The strange thing is that I saw this on an CI build as well, and I'm unclear as to how, because the CI would have been on a reasonably recent ubuntu as well, but maybe it uses the same g++ version?
using
make ARCH=x86-64-avx2 build optimize=no debug=yes
doesn't crash ... which is quite interesting.
Just to have all discussion in one thread, I gonna quote my comment from #588 which reported the same issue.
Given that compiler optimizations shouldn't change functionality there can only be two possible explanations as far as I can judge:
- It is a compiler bug.
- The code violates the assumptions of the optimization, i.e., has undefined behavior.
Either one unfortunately is very hard to track down, but if anyone has input, that is very welcome.
Should be resolved by #810, if not feel free to reopen.

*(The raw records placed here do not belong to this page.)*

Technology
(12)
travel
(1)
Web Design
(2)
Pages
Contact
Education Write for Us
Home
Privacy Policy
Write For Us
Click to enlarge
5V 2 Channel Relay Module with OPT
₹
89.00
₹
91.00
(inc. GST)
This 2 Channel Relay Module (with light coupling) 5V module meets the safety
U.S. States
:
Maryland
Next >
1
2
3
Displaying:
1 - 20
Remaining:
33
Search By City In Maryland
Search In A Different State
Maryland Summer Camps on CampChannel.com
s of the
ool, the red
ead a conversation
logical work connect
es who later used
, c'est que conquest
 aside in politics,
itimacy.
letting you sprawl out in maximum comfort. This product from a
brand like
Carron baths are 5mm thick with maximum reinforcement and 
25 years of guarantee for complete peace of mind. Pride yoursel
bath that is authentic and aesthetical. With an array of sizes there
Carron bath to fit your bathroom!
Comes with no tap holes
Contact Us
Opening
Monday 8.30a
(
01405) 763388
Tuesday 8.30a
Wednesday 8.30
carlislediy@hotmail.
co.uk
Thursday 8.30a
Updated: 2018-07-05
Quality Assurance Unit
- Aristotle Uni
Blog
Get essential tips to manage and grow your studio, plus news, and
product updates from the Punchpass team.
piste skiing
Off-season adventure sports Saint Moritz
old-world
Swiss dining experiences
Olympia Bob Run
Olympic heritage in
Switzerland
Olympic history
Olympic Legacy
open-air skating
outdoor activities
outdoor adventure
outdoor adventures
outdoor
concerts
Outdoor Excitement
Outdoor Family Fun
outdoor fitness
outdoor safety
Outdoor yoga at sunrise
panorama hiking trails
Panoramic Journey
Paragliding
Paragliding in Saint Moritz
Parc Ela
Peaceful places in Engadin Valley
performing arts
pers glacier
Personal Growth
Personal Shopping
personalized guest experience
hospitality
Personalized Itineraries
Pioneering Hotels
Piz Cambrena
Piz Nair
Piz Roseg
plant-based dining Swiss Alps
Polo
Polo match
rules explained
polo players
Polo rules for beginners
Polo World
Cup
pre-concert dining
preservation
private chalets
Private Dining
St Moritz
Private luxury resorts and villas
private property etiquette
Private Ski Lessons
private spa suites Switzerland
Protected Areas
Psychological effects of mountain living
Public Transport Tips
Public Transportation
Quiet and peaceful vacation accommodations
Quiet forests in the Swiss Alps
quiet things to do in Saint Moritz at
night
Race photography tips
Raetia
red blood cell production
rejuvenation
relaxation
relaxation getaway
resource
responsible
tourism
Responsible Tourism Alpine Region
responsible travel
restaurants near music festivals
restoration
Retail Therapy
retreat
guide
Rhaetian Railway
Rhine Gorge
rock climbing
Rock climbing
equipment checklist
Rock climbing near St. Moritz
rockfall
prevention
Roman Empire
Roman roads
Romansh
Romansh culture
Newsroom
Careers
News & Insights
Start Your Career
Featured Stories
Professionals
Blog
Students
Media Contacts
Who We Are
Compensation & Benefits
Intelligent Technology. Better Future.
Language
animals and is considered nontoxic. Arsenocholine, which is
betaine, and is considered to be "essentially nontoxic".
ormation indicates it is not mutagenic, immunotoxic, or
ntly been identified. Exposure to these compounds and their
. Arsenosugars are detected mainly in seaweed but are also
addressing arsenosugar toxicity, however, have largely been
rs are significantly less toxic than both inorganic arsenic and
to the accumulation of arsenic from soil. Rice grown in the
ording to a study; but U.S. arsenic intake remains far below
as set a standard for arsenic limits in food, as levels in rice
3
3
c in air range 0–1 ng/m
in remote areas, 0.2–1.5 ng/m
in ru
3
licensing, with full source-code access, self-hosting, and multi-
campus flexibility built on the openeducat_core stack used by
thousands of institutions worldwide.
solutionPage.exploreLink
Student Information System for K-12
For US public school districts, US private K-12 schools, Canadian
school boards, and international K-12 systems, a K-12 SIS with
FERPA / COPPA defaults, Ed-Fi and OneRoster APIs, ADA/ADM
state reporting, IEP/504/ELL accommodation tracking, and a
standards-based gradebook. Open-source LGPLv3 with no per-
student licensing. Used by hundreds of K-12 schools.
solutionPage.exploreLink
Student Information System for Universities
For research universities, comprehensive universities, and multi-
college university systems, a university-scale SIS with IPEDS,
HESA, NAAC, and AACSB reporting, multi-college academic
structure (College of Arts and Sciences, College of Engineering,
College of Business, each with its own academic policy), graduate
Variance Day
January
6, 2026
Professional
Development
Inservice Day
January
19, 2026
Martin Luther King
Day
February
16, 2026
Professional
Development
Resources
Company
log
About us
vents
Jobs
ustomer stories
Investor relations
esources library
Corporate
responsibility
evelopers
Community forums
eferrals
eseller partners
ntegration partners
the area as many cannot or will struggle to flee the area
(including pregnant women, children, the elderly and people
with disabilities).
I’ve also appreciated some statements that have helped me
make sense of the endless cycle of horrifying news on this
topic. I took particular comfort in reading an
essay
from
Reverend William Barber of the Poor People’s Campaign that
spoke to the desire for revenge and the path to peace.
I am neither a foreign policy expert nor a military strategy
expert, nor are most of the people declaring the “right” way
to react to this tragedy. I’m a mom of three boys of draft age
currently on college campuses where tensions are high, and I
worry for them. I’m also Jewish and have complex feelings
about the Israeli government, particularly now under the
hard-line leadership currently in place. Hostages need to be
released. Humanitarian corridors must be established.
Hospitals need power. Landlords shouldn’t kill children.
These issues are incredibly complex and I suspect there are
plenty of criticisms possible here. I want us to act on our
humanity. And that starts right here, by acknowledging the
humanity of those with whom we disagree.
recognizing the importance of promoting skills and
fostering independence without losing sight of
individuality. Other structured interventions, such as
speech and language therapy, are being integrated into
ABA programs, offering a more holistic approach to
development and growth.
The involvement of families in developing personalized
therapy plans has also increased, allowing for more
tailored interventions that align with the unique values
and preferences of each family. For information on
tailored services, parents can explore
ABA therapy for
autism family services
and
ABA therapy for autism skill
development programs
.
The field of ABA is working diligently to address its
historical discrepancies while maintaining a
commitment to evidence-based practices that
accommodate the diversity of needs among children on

This may be a complete non-issue, or it may be indicative of some sort of minor bug. But if you comment out line 513 of the Makefile and run:
make profile-build
It will crash during the bench with:
It occurs on this line in the Bitboard initialization: https://github.com/ianfab/Fairy-Stockfish/blob/master/src/bitboard.cpp#L352
I only ran across it due to a bug in my compilation of the rust wrapper library. Feel free to just close it if you think this is expected behaviour and compiling like this is unsupported.